● Text block
Design

A visit with Ursula von Rydingsvard

By  | 

I’M TALKING TO THE SCULPTOR Ursula von Rydingsvard in her enormous, bright, and meticulously organized studio in Bushwick, Brooklyn. We walk through a portion of the second-story space where a lace template for lost-wax casting stretches across the floorboards. We pass a long wall where several hundred neatly hung objects demonstrate the range of her inspiration and experimentation: photographs, sketches, feathery and almost diaphanous works on handmade paper, tangles of hemp, beads, skeins of wool, netted sleeves, a pair of buoy-like sacs made out of cow intestines—like the ones that encircle the broad lip of her large bowl Ocean Floor.

Von Rydingsvard is a force of nature, a cyclone of energy and painstaking, hard work. Open, generous, plainspoken, graciously informal, she’s been making art since the late sixties, and her pieces and installations often have the blurred beauty of worn-away statuary or objects salvaged from the bottom of the sea. She’s best known for her layered, craggy, scarified constructions built from cut planks of milled cedar four-by-fours, sawed, stacked, and glued—cones, reverse cones, talismanic objects that convey dignity and gravity as well as familiarity.

● Tasks to complete
A. In the piece about Ursula von Rydingsvard, what material are her best-known constructions built from?
B. Print the passage about Ursula von Rydingsvard, starting with "I’M TALKING TO" and going on through "bowl Ocean Floor.".

● Input data
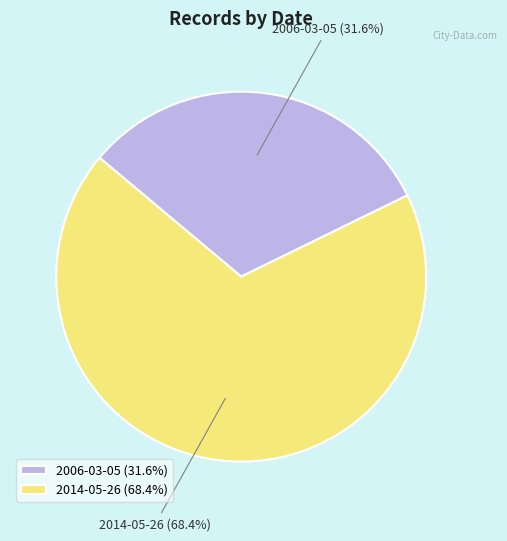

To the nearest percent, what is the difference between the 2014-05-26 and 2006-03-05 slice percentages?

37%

● Outputs for the tasks
A. Cut planks of milled cedar four-by-fours.

B.
I’M TALKING TO THE SCULPTOR Ursula von Rydingsvard in her enormous, bright, and meticulously organized studio in Bushwick, Brooklyn. We walk through a portion of the second-story space where a lace template for lost-wax casting stretches across the floorboards. We pass a long wall where several hundred neatly hung objects demonstrate the range of her inspiration and experimentation: photographs, sketches, feathery and almost diaphanous works on handmade paper, tangles of hemp, beads, skeins of wool, netted sleeves, a pair of buoy-like sacs made out of cow intestines—like the ones that encircle the broad lip of her large bowl Ocean Floor.